Я говорю об умении вместе молчать.
На словах это просто, а вот на деле... Много вы знаете людей, с которыми легко и приятно молчать (причем долгие паузы в разговоре возникают не потому, что кто-то из вас отошел в туалет или вы смотрите телевизор), и, по всем ощущениям, это молчание — самое лучшее, самое умиротворенное и умиротворяющее из всего, что случилось за вечер? Я так думаю, что немного.

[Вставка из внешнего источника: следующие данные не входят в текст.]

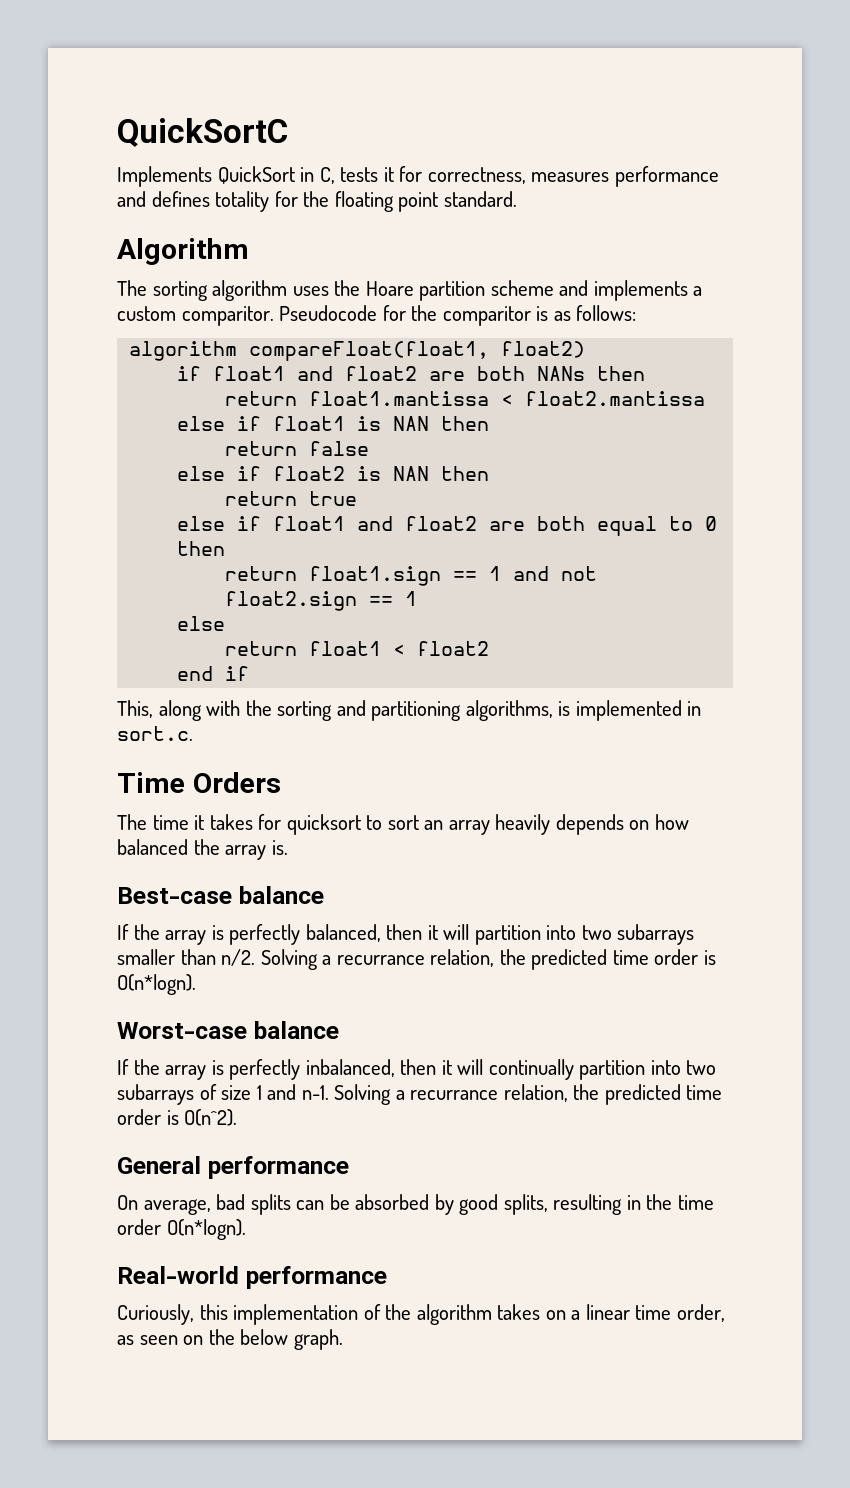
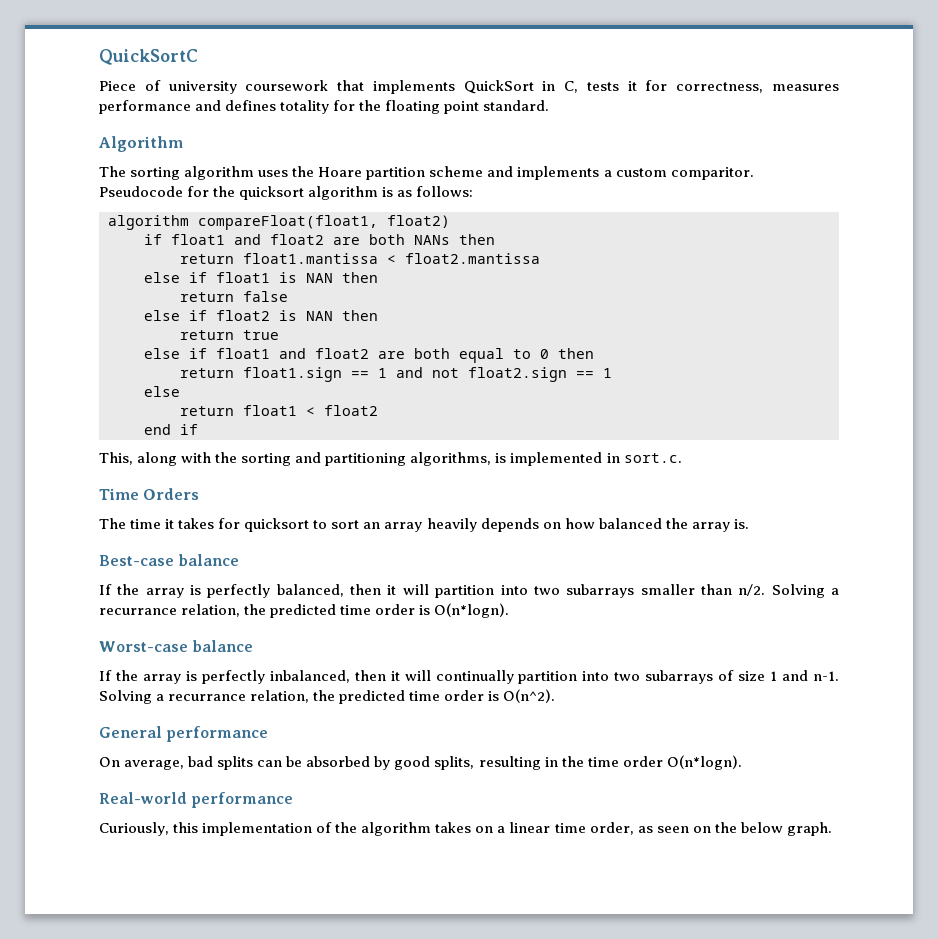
[117,166,212,187] Implements -> [99,80,455,94] Piece of university coursework that implements
[442,306,531,326] comparitor -> [239,186,379,200] quicksort algorithm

Есть люди, с которыми вообще невозможно молчать. И это нормально. Например, с Джулианом. Полностью исключено. С Бобби? Раньше — лишь изредка, в последнее время — все чаще и чаще, но в основном потому что мы оба укурены в хлам, как это было в прошлую субботу, когда он залез ко мне в ванну. С мамой? Мама физически не способна молчать, если рядом есть кто-то живой. Даже в ресторане, когда мы выбираем, что заказать, она будет зачитывать вслух все меню. Может быть, это свойственно всем людям ее поколения. Для людей ее возраста молчание — это что-то такое, что должно выполняться в бомбоубежищах, или в церкви, или когда занимаешься сексом, иными словами, при любых обстоятельствах, которые, по мнению мамы, так или иначе дискомфортны. Так что молчание вызывает у мамы активное неприятие, и ее можно понять. Однако меня все равно раздражает беспрестанная болтовня, и я часто жалею, что у людей нет кнопки ВЫКЛ, которую можно нажать, и они заткнутся.
А вот с Финном у нас получается. Мы с ним часто молчим, но это такое молчание, в котором содержится больше, чем в самом что ни на есть содержательном разговоре. И в этот раз — тоже. Когда он более-менее успокоился, я усадил его за стол, поднял с пола упавшего немецкого политика, вырезанного из «Guardian», проткнул ножом слипшийся носик на бутылочке с клеем, налил Финну сока, сел за стол рядом с ним, и мы просто молчали. Он доделывал свой коллаж, а я думал, что знаю его уже несколько месяцев, и у нас с ним всегда получалось молчать — буквально с первого дня. Удивительно, да?